Lucid Culture: Late Beethoven Done His Way

Source: Lucid Culture
April 24, 2012

There’s a school of thought that considers the string quartet repertoire to be the world’s most exciting music – an opinion advanced mostly by people who play those works. The Cypress String Quartet’s new triple-disc set of late Beethoven string quartets (Op. 127, 130,131, 132, 133 and 135) is an album for people who share that point of view. It’s less radical an interpretation than it might seem: in fact, it’s about as retro as possible, simply a dedication to following Beethoven’s dynamics to the letter. It may be the most Beethovenesque of all the recordings out there: the old grump, if he could have heard this, no doubt would have approved.

Partial, and very noteworthy, credit goes to the Quartet’s Cecily Ward, who produced the album: all the close-miking and attention to minute detail pays off with a brightly bristling, intense intimacy enhanced even further via headphones. While you will find yourself having to adjust the volume periodically, that’s the way Beethoven undoubtedly would have intended it. But ultimately it’s the playing even more than the production here that steals the show, a powerful, dynamically charged performance that refuses to back away from storminess while also embracing the quietest passages with a gentle rapturousness that adds just as much power and insight. You could spend the better part of a week downloading every recording of these works available on the web, but ultimately this collection might be the more cost-effective choice.

Suffice it to say that Beethoven’s late quartets are arguably the high point of a career spent pushing the envelope, a feat even more noteworthy considering that he was in ill health and could increasingly hear only less and less of what he was writing. Violinists Ward and Tom Stone, violist Ethan Filner and cellist Jennifer Kloetzel celebrate the unexpected throughout these works: the attention to detail is astounding. Unexpected passages leap out at you and are every bit as interesting as the main themes, sometimes more so. For example, in Op. 127, the second movement becomes much more of a nocturne than a courtly waltz; and then the ensemble gives it a suspenseful bounce. Suspense is the key to so much here: the sudden swells and pervasive unease in the following movement; the briskly wintry foreshadowing of the first movement of Op. 132; the emphatic oomph that springs out of its waltzing third movement; Kloetzel’s cello as omnipresent reality check beneath the hypnotic dreaminess of the fourth movement of Op. 131; the spacious pacing of brooding swells within the comfortable crepulscule atmospherics of Op. 135′s second movement; and the absolutely macabre, insistent tritones of that work’s final movement, the Quartet allowing the frantic horror to linger even as the passage recedes into Haydnesque pleasantry. It would take a small book to list all the highlights. For a more in-depth look at disc two, here’s a review of that one (with Op. 130 and both its “final” ending and the famous Grosse Fugue that Stravinsky reputedly picked as his alltime favorite composition), previously issued as a stand-alone disc toward the end of 2010.

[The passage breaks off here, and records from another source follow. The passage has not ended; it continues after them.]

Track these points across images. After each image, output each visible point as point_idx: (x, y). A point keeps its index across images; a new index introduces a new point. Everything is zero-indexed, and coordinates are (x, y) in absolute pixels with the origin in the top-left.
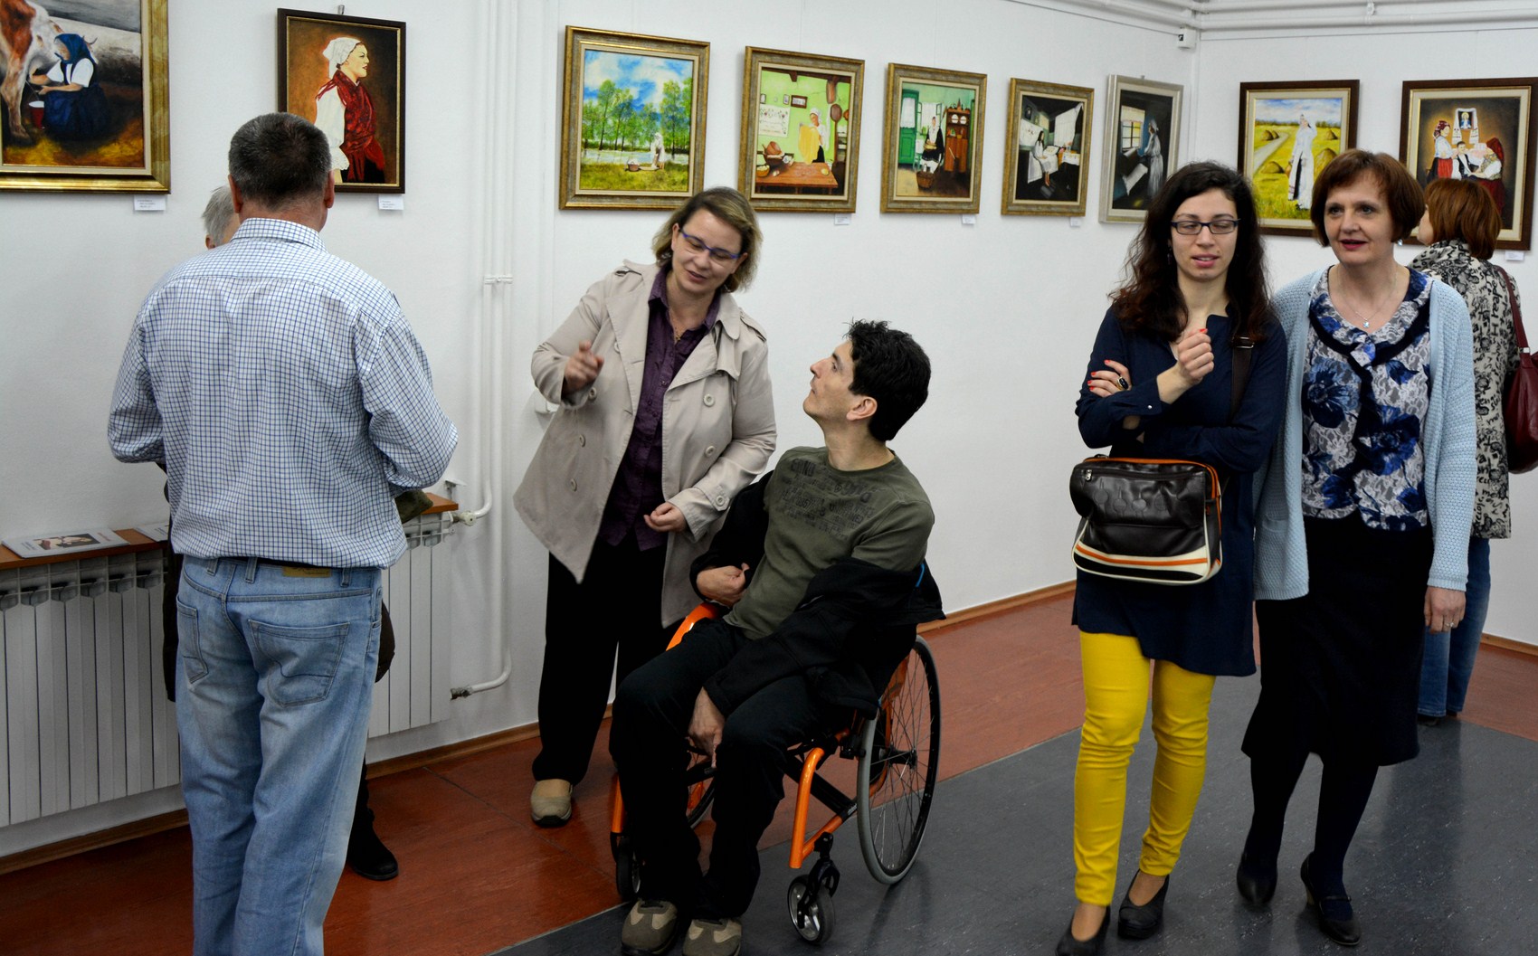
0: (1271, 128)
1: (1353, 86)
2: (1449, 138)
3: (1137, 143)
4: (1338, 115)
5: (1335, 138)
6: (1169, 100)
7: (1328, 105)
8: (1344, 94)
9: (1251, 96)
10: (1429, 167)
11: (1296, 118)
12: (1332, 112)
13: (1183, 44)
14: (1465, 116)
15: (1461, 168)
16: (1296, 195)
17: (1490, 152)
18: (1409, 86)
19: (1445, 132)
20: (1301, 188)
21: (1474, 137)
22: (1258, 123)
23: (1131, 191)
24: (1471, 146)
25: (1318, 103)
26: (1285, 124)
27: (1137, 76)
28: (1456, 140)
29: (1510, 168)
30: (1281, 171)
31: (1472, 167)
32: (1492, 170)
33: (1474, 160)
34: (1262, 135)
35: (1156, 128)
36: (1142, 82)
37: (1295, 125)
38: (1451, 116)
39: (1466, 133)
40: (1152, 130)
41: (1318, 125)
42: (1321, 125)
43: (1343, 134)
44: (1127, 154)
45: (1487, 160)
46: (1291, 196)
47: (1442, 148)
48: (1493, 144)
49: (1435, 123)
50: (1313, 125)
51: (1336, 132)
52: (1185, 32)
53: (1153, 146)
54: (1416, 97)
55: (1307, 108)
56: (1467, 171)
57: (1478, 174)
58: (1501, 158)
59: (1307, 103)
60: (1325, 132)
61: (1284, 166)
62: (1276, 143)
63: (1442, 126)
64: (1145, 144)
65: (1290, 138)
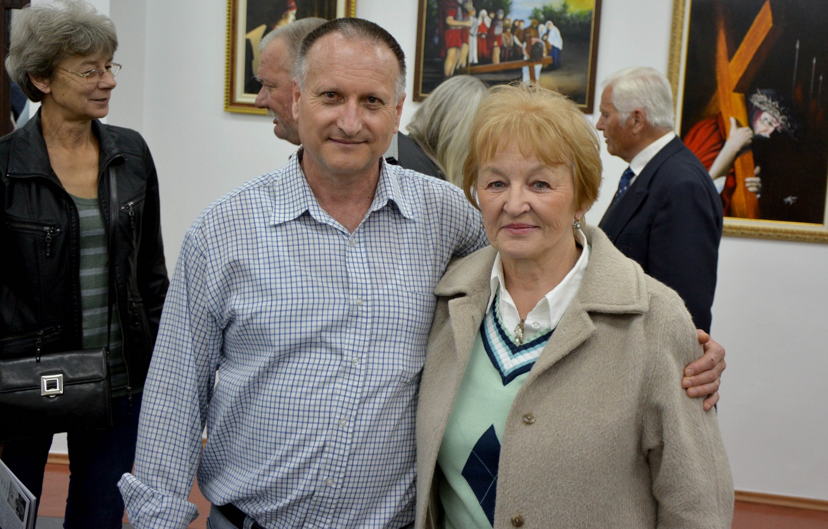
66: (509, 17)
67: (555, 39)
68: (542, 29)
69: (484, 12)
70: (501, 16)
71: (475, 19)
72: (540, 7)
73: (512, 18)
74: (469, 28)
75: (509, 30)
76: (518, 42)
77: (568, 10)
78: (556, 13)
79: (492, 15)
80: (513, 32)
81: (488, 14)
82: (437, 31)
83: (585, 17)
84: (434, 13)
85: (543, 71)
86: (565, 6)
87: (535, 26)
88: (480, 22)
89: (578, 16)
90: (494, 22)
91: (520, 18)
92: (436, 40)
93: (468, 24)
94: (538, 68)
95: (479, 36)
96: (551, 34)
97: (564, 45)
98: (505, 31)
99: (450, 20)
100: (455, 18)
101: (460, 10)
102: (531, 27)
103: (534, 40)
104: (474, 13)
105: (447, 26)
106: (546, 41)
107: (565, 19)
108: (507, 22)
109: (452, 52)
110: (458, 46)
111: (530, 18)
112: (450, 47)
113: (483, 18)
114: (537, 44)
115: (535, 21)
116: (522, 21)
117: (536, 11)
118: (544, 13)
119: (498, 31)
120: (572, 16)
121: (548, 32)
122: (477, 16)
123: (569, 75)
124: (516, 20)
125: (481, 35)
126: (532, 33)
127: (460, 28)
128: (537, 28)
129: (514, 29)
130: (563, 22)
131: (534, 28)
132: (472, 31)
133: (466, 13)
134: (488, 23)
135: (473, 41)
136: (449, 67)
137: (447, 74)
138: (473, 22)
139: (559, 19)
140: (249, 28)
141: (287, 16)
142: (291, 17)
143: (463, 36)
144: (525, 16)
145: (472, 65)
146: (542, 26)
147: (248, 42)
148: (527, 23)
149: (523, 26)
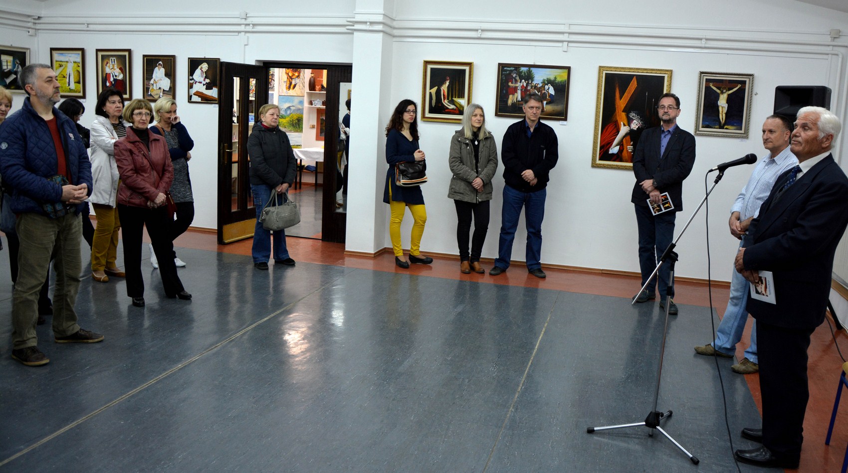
0: (61, 63)
1: (82, 50)
2: (109, 67)
3: (10, 67)
4: (79, 59)
5: (79, 66)
6: (25, 53)
7: (76, 56)
8: (80, 52)
9: (54, 53)
10: (105, 76)
11: (67, 60)
12: (77, 58)
13: (30, 34)
14: (113, 60)
15: (113, 76)
16: (69, 85)
17: (120, 71)
18: (98, 51)
19: (108, 65)
20: (70, 83)
21: (116, 67)
22: (57, 61)
23: (9, 83)
24: (115, 69)
25: (73, 55)
26: (64, 62)
27: (9, 45)
28: (111, 68)
29: (125, 76)
30: (64, 77)
31: (116, 76)
32: (121, 77)
33: (117, 74)
34: (58, 65)
35: (18, 62)
36: (11, 47)
37: (67, 62)
38: (109, 60)
39: (113, 65)
40: (17, 63)
41: (74, 62)
42: (75, 62)
43: (80, 65)
44: (5, 71)
45: (119, 74)
46: (68, 85)
47: (108, 70)
48: (120, 69)
49: (105, 62)
50: (72, 62)
51: (79, 65)
52: (30, 30)
53: (18, 68)
54: (100, 54)
55: (70, 57)
56: (115, 77)
57: (117, 78)
58: (123, 73)
59: (70, 55)
60: (76, 64)
61: (65, 75)
62: (62, 68)
63: (107, 63)
64: (14, 67)
65: (66, 66)
67: (552, 91)
68: (547, 87)
69: (523, 81)
72: (545, 78)
73: (534, 83)
75: (533, 88)
76: (537, 92)
77: (557, 80)
79: (527, 82)
80: (535, 88)
81: (525, 82)
83: (564, 82)
84: (504, 81)
85: (547, 104)
86: (555, 78)
88: (522, 84)
89: (561, 82)
90: (527, 84)
92: (504, 92)
93: (517, 85)
94: (545, 102)
95: (521, 90)
96: (550, 89)
97: (555, 94)
98: (531, 88)
99: (510, 84)
100: (512, 83)
101: (514, 80)
103: (543, 91)
104: (519, 81)
105: (509, 86)
106: (548, 92)
108: (532, 84)
109: (511, 96)
110: (513, 94)
111: (542, 83)
112: (510, 94)
114: (544, 93)
115: (544, 84)
116: (538, 84)
117: (544, 80)
119: (529, 88)
120: (558, 82)
121: (549, 88)
122: (521, 82)
123: (557, 105)
124: (536, 84)
126: (543, 89)
127: (514, 87)
128: (544, 87)
129: (535, 87)
130: (554, 84)
131: (543, 87)
132: (518, 88)
133: (516, 81)
134: (525, 85)
135: (519, 92)
136: (510, 102)
137: (509, 105)
138: (519, 85)
139: (553, 83)
140: (431, 88)
141: (446, 83)
142: (448, 83)
143: (515, 90)
144: (539, 82)
145: (519, 101)
146: (546, 86)
147: (430, 93)
148: (540, 85)
149: (539, 86)
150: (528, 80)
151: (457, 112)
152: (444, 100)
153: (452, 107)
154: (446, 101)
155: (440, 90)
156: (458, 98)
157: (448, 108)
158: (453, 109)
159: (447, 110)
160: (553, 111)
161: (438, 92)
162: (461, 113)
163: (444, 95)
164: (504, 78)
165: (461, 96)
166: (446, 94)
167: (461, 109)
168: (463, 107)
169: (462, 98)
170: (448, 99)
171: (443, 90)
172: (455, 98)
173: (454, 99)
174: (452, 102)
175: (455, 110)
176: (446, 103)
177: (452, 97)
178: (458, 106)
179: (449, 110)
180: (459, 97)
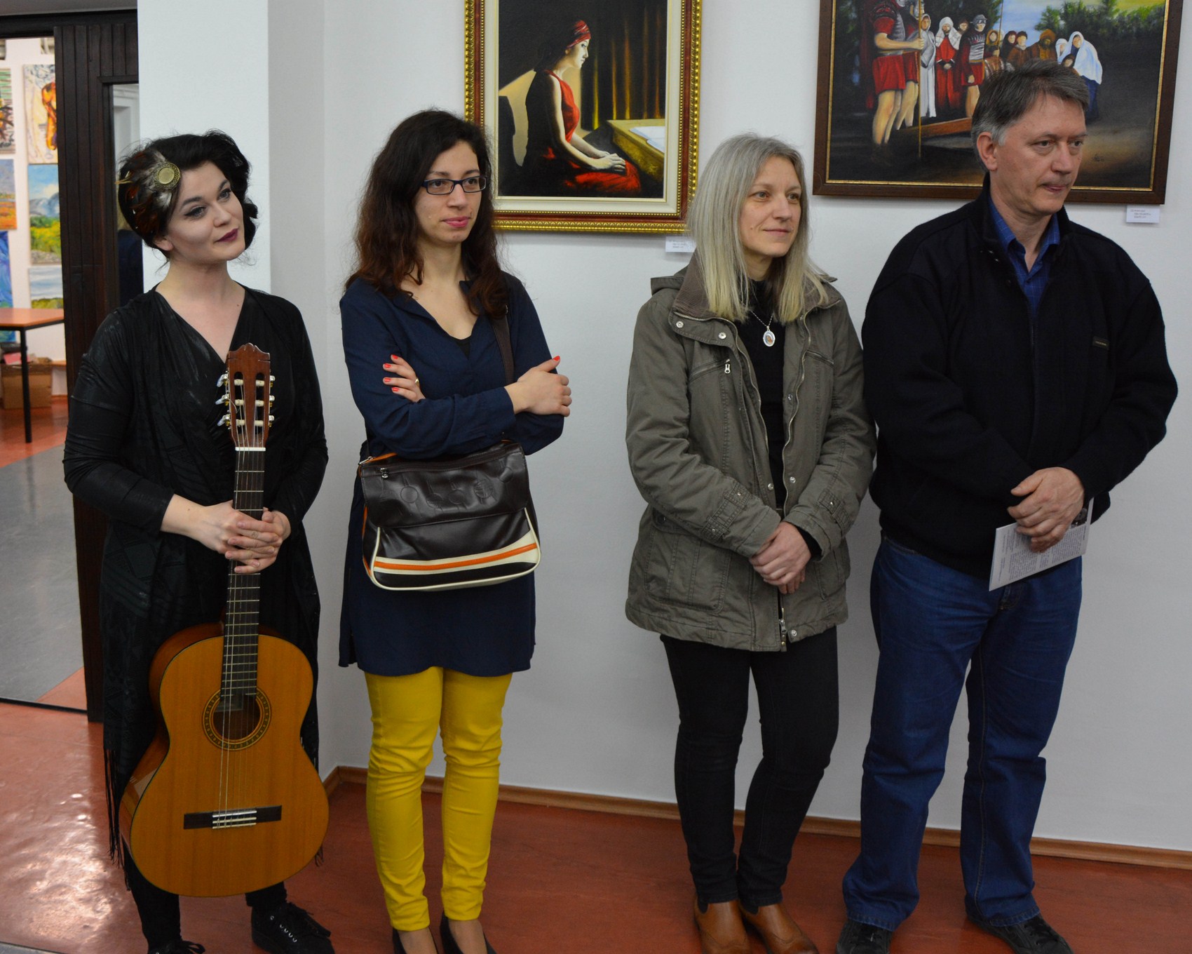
66: (996, 27)
67: (1089, 65)
68: (1063, 47)
69: (947, 21)
70: (981, 27)
71: (931, 36)
72: (1057, 5)
73: (1002, 28)
74: (920, 52)
75: (997, 53)
77: (1115, 8)
78: (1090, 15)
79: (964, 26)
80: (1004, 55)
81: (956, 26)
82: (858, 63)
83: (1149, 20)
84: (850, 27)
86: (1107, 2)
87: (1048, 42)
88: (940, 39)
89: (1135, 19)
90: (968, 39)
91: (1018, 30)
92: (856, 78)
93: (916, 44)
95: (938, 67)
96: (1081, 56)
97: (1105, 76)
98: (988, 54)
99: (882, 40)
100: (890, 37)
101: (900, 18)
102: (1041, 43)
104: (928, 24)
105: (876, 51)
106: (1070, 70)
107: (1109, 24)
108: (993, 37)
109: (887, 99)
110: (899, 89)
111: (1039, 27)
112: (883, 91)
113: (946, 33)
115: (1049, 32)
116: (1023, 34)
117: (1050, 14)
118: (1065, 16)
119: (976, 55)
120: (1121, 17)
121: (1075, 51)
122: (934, 29)
123: (1115, 132)
124: (1011, 33)
125: (943, 63)
126: (1044, 54)
127: (901, 53)
128: (1053, 45)
129: (1007, 50)
130: (1103, 31)
131: (1047, 45)
132: (924, 58)
133: (912, 26)
134: (955, 39)
135: (928, 77)
136: (882, 126)
137: (878, 140)
138: (926, 42)
139: (1097, 27)
140: (505, 78)
141: (573, 52)
142: (582, 52)
143: (908, 66)
144: (1028, 25)
145: (928, 120)
146: (1061, 41)
147: (504, 104)
148: (1034, 37)
149: (1024, 43)
150: (970, 19)
151: (633, 183)
152: (569, 130)
153: (605, 160)
154: (578, 135)
155: (550, 86)
156: (632, 118)
157: (586, 168)
158: (611, 170)
159: (581, 178)
160: (1096, 159)
161: (539, 98)
162: (652, 187)
163: (566, 108)
164: (854, 15)
165: (651, 107)
166: (577, 101)
167: (652, 169)
168: (659, 161)
169: (651, 116)
170: (587, 125)
171: (563, 84)
172: (621, 117)
173: (615, 123)
174: (608, 139)
175: (623, 173)
176: (576, 142)
177: (606, 114)
178: (636, 154)
179: (592, 177)
180: (637, 115)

Conceivably, at low volume, this might make suitable background music, although at too low a volume, considering the dynamics, the music fades in and out. But this wasn’t created as background music: this recording is for anyone who would prefer to revel in the power and vast emotional scope of these immortal works. The Cypress String Quartet have a couple of New York shows this month celebrating the release of this album: Wednesday the 25th they’re playing a free show at 7 PM in the auditorium of the computer store at 1981 Broadway on the upper west, with a benefit concert at PS321 at 100 Attorney St. on the Lower East Side at 7 PM on the 26th.